**JOB**
Below are some records. Pull every line that contains the word "output".

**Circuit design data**
------------------------
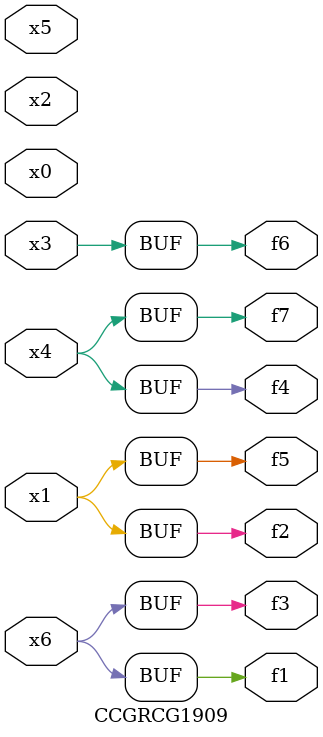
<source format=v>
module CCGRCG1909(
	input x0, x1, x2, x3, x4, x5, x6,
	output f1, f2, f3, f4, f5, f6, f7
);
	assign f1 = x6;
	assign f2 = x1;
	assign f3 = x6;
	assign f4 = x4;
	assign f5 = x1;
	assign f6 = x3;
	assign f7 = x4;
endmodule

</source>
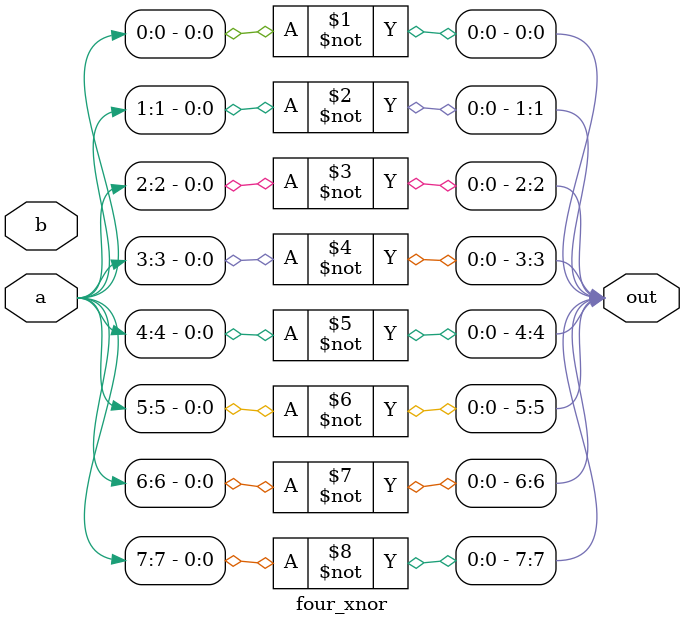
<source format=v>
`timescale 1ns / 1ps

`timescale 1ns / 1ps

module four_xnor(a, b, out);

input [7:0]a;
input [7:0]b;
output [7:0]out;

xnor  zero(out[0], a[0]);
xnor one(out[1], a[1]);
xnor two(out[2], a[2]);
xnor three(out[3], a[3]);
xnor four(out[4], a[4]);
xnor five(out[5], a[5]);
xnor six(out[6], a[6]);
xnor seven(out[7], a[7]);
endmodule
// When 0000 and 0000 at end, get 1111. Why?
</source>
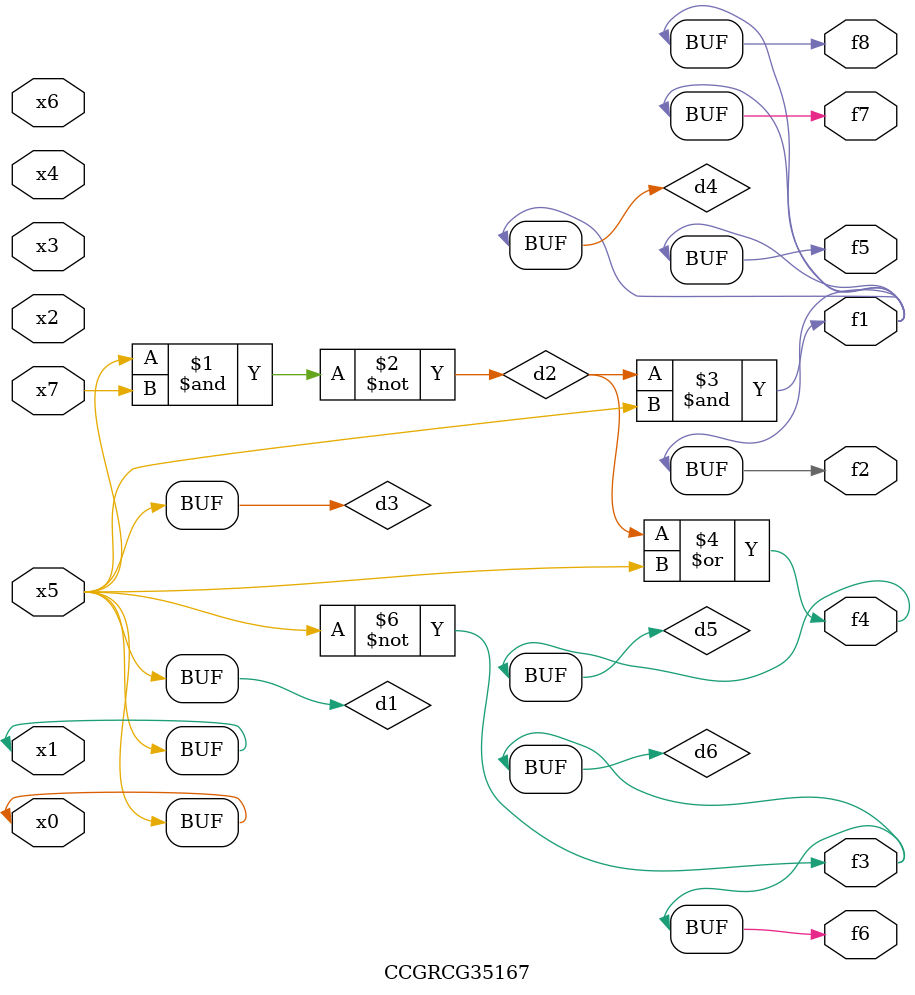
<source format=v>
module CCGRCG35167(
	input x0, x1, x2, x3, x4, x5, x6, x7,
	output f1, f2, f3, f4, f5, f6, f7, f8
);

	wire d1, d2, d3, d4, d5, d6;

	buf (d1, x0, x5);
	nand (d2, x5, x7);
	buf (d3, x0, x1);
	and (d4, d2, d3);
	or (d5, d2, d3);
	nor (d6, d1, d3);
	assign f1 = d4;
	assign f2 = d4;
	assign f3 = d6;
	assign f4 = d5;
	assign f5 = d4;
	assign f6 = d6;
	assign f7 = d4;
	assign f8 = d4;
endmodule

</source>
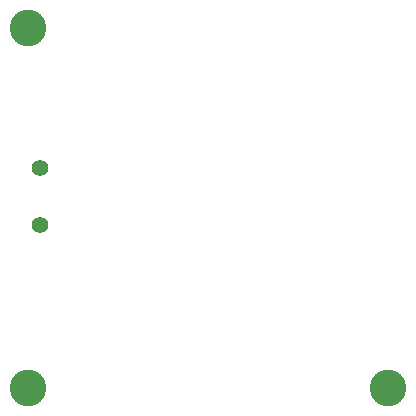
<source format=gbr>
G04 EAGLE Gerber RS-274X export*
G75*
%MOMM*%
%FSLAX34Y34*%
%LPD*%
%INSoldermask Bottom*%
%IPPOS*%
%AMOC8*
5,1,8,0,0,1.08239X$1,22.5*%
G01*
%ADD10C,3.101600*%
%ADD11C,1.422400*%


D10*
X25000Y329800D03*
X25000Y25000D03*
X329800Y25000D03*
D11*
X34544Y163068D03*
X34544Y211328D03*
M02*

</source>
------------------------
**RESPONSE AREA**
	output f1, f2, f3, f4, f5, f6, f7
output [7:0]out;
	output f1, f2, f3, f4, f5, f6, f7, f8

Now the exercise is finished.